When the game was over, I helped Dad upstairs to the bathroom. He stood in front of the sink, looking bewildered at the toothbrush in his hand.
“You want to brush your teeth?” I asked.
He nodded but made no move to follow through. I gently pried the toothbrush from between his fingers and squeezed toothpaste onto the chewed bristles. When I handed it back to him, he continued to stare at it blankly.
“Brush, Dad. Like this.” I made the motion, and he slowly copied me, giving his teeth a perfunctory cleaning. I lathered soap onto a washcloth and pressed it into his hand, and tonight he seemed to have a better idea what to do with it. When he was finished, his cheeks were ruddy, though there was still a lick of orange SpaghettiO sauce on the side of his mouth. I wiped it away with my thumb as best I could.
He changed into a pair of worn pajamas, the top and bottoms not matching except for their shared shabbiness. It took an age for him to button the top, his fumbled movements slow and uncertain, and I had to fight the urge to push his hands aside and do it for him. When he was finally finished, the whole routine taking at least twenty minutes longer than it should have, he climbed into bed. Tucking him in was one of the many ways our roles had reversed in recent months, and it never lost its weirdness. I leaned over to turn off the light, but his hand came out to stop me. His bony fingers wrapped around my wrist, and he squeezed tight.

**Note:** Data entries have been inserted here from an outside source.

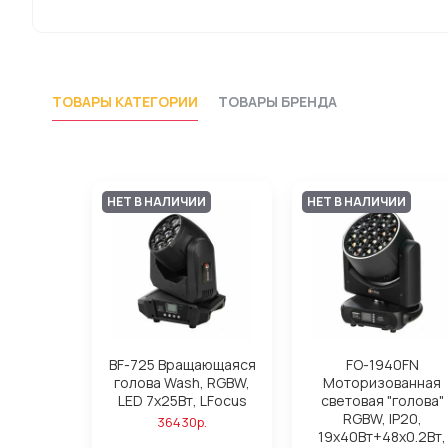
ТОВАРЫ КАТЕГОРИИ
ТОВАРЫ БРЕНДА
НЕТ В НАЛИЧИИ
НЕТ В НАЛИЧИИ
BF-725 Вращающаяся
FO-1940FN
голова Wash, RGBW,
Моторизованная
LED 7х25Вт, LFocus
световая "голова"
RGBW, IP20,
36430р.
19х40Вт+48х0.2Вт,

“You’re a good boy, Emmett,” he said. “Your mother would be proud.”
I was startled into silence, wondering all over again what was going through his head. Sometimes he was totally coherent, though at those times, he rarely mentioned my mother or Jamie. I didn’t know whether this was lucidity or just some random trace of memory.
“You think Jamie will come home soon?” he asked, unwittingly confirming his addled state of mind.
I dislodged his fingers and patted his hand. “Maybe tomorrow, Dad.”
He looked up, his eyes bright with hope. “It will be good to see your brother again.”
I dredged up a wan smile and watched him settle down under the covers, and then I turned and left him to his dreams, hoping they were sweeter than his reality.